Investing.com - The U.S. dollar held steady against the Japanese yen on Tuesday, after the Bank of Japan left its monetary policy inchanged and as investors awaited the outcome of the Federal Reserve's monthly meeting on Wednesday.
USD/JPY hit 121.12 during U.S. morning trade, the session low; the pair subsequently consolidated at 121.28.
The pair was likely to find support at 1.20.66, the low of March 12 and resistance at 1.22.02, the high of March 10 and a more than seven-year high.
Earlier Tuesday, the BoJ maintained its stimulus program but cut its inflation outlook, citing temporary declines in oil prices.
Japan's annual core consumer inflation slowed to 0.2% in January, well below the BOJ's 2% target.
However, BoJ Governor Haruhiko Kuroda said lower energy costs may push consumer prices into negative territory but it won't derail a pick-up in inflation as the economy recovers, signaling that he sees no immediate need to expand stimulus.

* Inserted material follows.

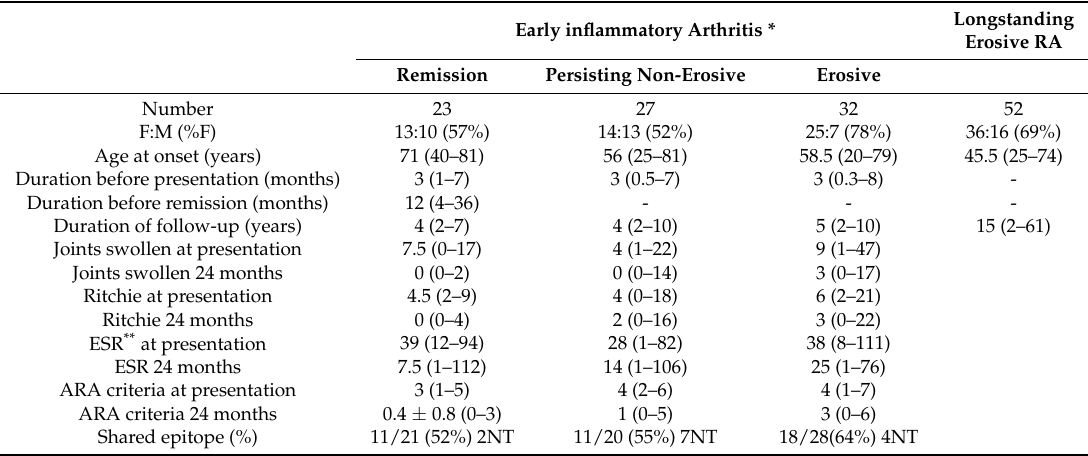
Table 1. Patients with arthritis grouped according to outcome. Results are shown as median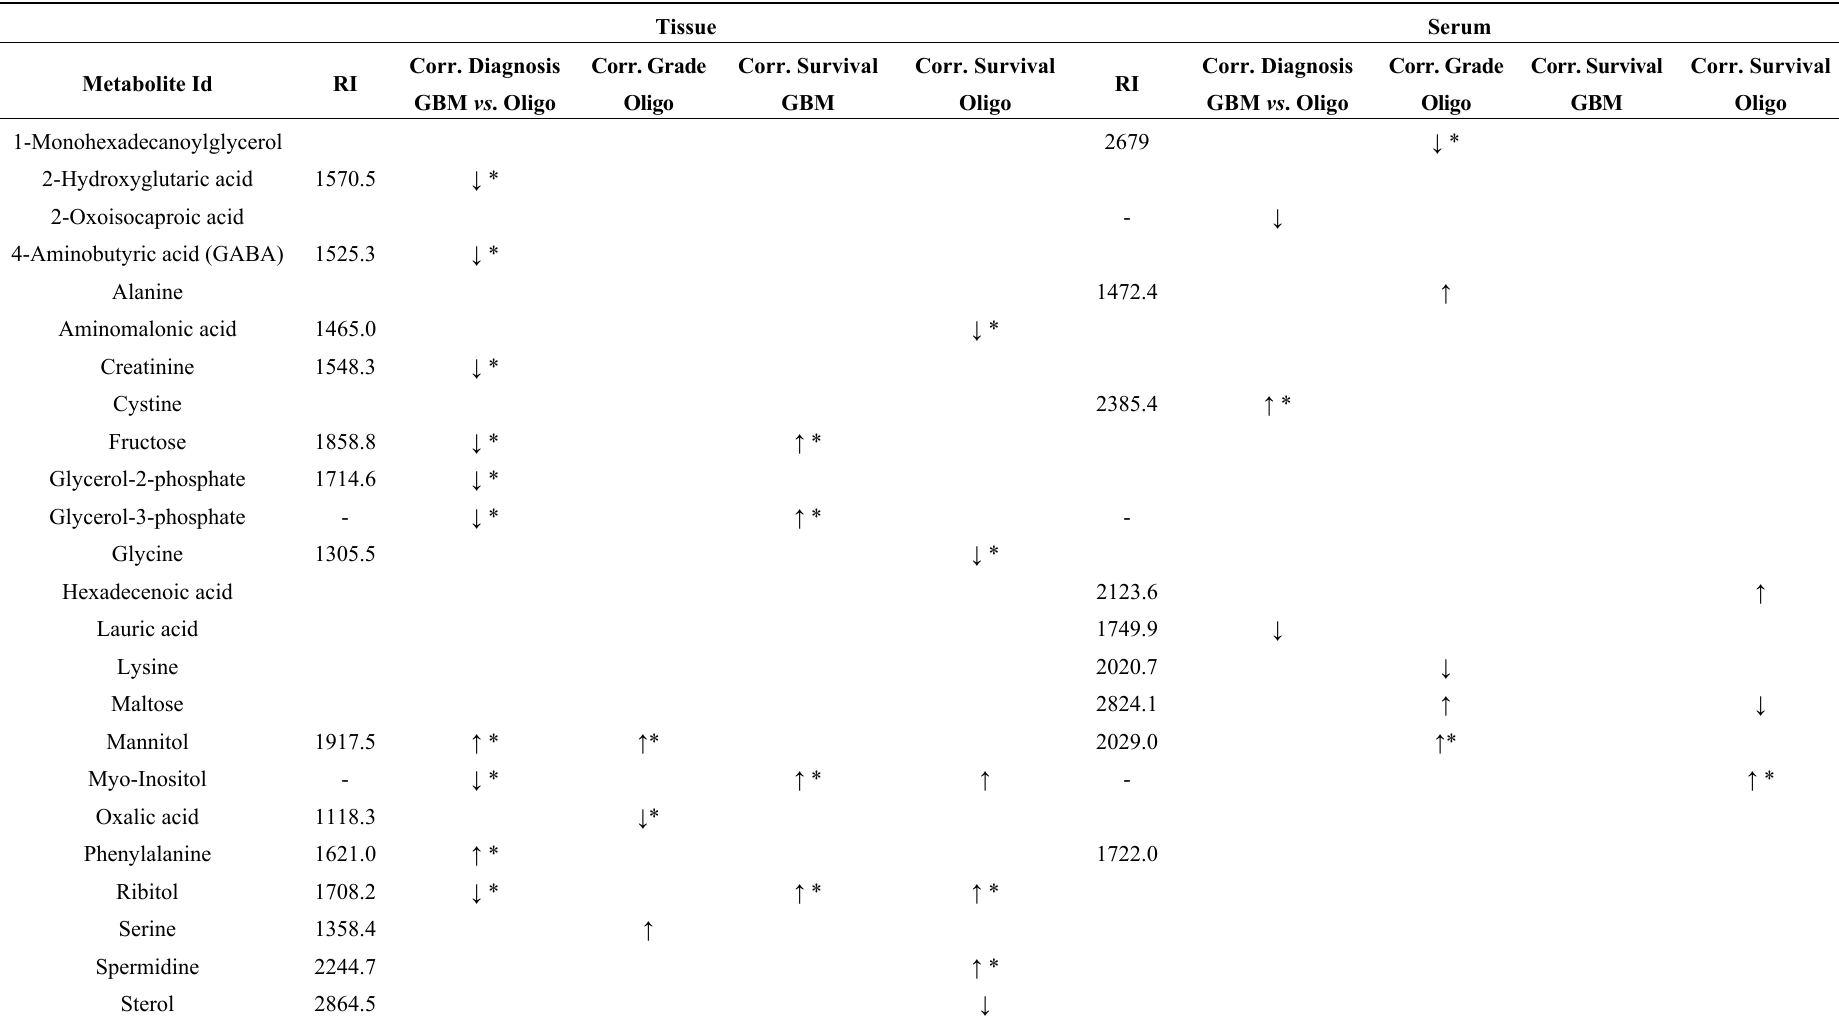
Table 1. Metabolic features altered in multivariate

In the U.S., the Commerce Department said that housing starts declined by 17.0% last month to hit 897,000 units from January’s total of 1.081 million units, worse than expectations for a decline of 2.4% to 1.049 million.
The report also showed that the number of building permits issued last month increased by 3.0% to 1.092 million units from January’s total of 1.060 million. Analysts expected building permits to fall by 0.5% to 1.065 million units in February.
Market participants were now eyeing Wednesday’s Fed statement to see if it would drop its reference to being patient before raising rates and signal that it is ready to hike rates depending on economic data.
The yen was lower against the euro, with EUR/JPY climbing 0.44% to 128.81.
The single currency found support after the ZEW Centre for Economic Research earlier said that its index of German economic sentiment rose by 1.8 points to 54.8 this month from February’s reading of 53.0. Analysts had expected the index to improve by 5.2 points to 58.2 in March.
A separate report showed that euro zone consumer price inflation fell 0.3% last month, in line with expectations and unchanged from a preliminary estimate. Euro zone inflation declined by 0.6% in January.
The rate remains firmly below the European Central Bank's target of near but just below 2%.